■ **Reading text**
Originally posted to the Hoka Hey Motorcycle Challenge Blogspot on May 6th, 2015.

The time it took for you to read the title of this blog, roughly 3 seconds, is all the time needed to lose your life. A couple of years ago I was in Rapid City, SD headed to Hot Springs to visit with Jim & Beth of Hoka Hey fame and was setting at an intersection waiting for the light to turn green. A rider passed through the intersection and he looked toward me and nodded his head as to say, “Hey, how’s it going?” That was all the time needed for the car in front of him to stop and he rode into the back of the car.

Distracted rider

All it took was a brief second of distraction…

His injuries were minimal, but the bike needed to go to the shop for repair. While waiting on the police to show up we talked and I learned he was a rider with years of experience and this was his first mishap. The split second it took for him to look at me was all the time it took for the convergence of unfortunate circumstances to meld together and result in an accident.

Riding is risky business and we, as riders, are responsible for reducing that risk as best we can. Most assuredly during those years of riding he had, as we all have, allowed his attention to be diverted for a second or two while acknowledging someone while riding or take a few extra seconds to look at the scenic view to the left or right. But, in previous instances other variables did not enter into the mix, like the car stopping unexpectedly or a deer dashing out to get to the other side of the highway.

We rely on our riding skill and experience to stay between the ditches and to keep the shiny side up while we ride. These are important for sure, but I think attitude and focused attention are more important. Call me rude if you like, but I will never wave at an oncoming rider while I’m in city traffic. I assume every car within 100 feet of me is ready to implement a well-developed plan to run me down and then take a selfie over my lifeless body. We have all had close calls with cagers and the only reason we lived through it was because we were 100% focused on the task at hand and evaded the assault. What happens when that “close call” presents itself during that short span of seconds when we are momentarily distracted by some inconsequential thing?

Stay focused, stay alert and always ride as if everyone is out to get you. It’s a strong bet they are indeed looking for an opportunity for the perfect selfie and your lifeless body would make a fine backdrop. Don’t give them the opportunity.

■ **Information shown**
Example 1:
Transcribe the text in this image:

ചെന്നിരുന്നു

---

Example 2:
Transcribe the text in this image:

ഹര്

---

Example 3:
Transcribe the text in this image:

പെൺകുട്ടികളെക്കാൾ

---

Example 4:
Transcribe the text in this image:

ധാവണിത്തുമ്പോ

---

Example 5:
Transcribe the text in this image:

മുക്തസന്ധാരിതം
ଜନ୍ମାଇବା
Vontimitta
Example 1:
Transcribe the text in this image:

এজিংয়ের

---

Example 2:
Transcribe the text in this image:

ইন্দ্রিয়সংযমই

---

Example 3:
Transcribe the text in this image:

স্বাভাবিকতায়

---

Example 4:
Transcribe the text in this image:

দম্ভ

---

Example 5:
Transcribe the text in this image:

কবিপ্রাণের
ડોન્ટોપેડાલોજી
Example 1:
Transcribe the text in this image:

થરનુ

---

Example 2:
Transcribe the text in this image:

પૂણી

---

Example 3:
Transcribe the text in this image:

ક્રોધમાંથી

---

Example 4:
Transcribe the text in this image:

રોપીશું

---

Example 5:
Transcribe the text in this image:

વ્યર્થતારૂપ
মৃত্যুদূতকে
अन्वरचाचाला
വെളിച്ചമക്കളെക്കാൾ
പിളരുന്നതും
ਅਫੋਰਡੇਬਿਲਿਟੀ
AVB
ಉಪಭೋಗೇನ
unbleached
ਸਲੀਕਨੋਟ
...
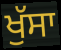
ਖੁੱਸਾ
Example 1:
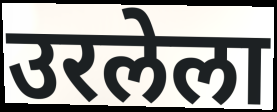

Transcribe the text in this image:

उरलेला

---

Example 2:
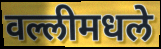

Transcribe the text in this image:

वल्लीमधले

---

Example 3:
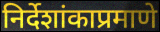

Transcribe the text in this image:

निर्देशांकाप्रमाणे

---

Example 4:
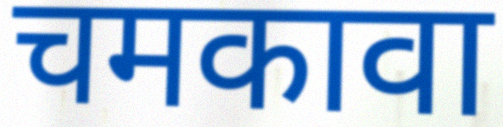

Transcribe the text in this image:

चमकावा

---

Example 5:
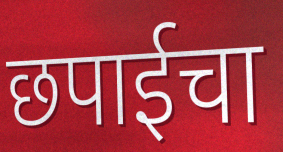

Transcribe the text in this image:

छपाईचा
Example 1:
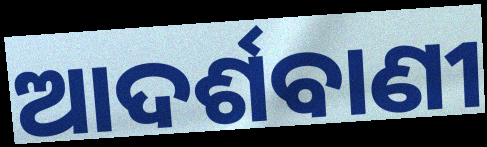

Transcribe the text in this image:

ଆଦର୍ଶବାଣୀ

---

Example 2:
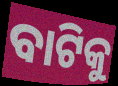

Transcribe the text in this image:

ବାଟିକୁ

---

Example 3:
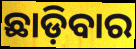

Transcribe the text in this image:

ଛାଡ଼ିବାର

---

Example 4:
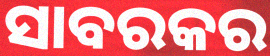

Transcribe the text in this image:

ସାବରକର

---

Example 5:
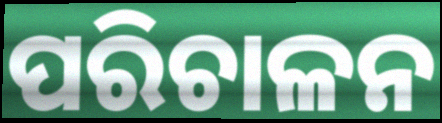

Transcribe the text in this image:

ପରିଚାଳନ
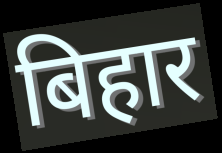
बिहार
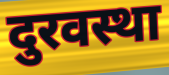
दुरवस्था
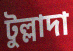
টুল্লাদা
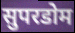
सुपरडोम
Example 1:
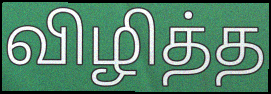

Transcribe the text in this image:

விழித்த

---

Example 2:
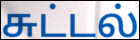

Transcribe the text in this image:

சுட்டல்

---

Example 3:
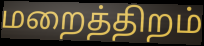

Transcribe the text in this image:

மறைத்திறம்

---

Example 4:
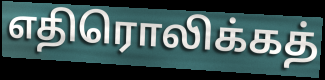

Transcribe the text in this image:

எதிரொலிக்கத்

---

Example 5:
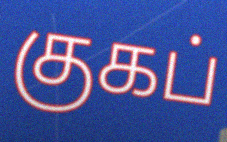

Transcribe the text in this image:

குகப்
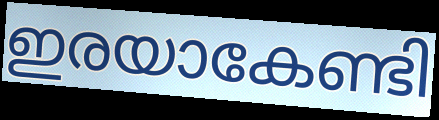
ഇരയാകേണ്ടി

■ **Set exercise**
Name every person and every place mentioned in the blog post about riding distracted. The rows have nothing to do with what comes next.

■ **Reply**
Jim, Beth, Rapid City, SD, and Hot Springs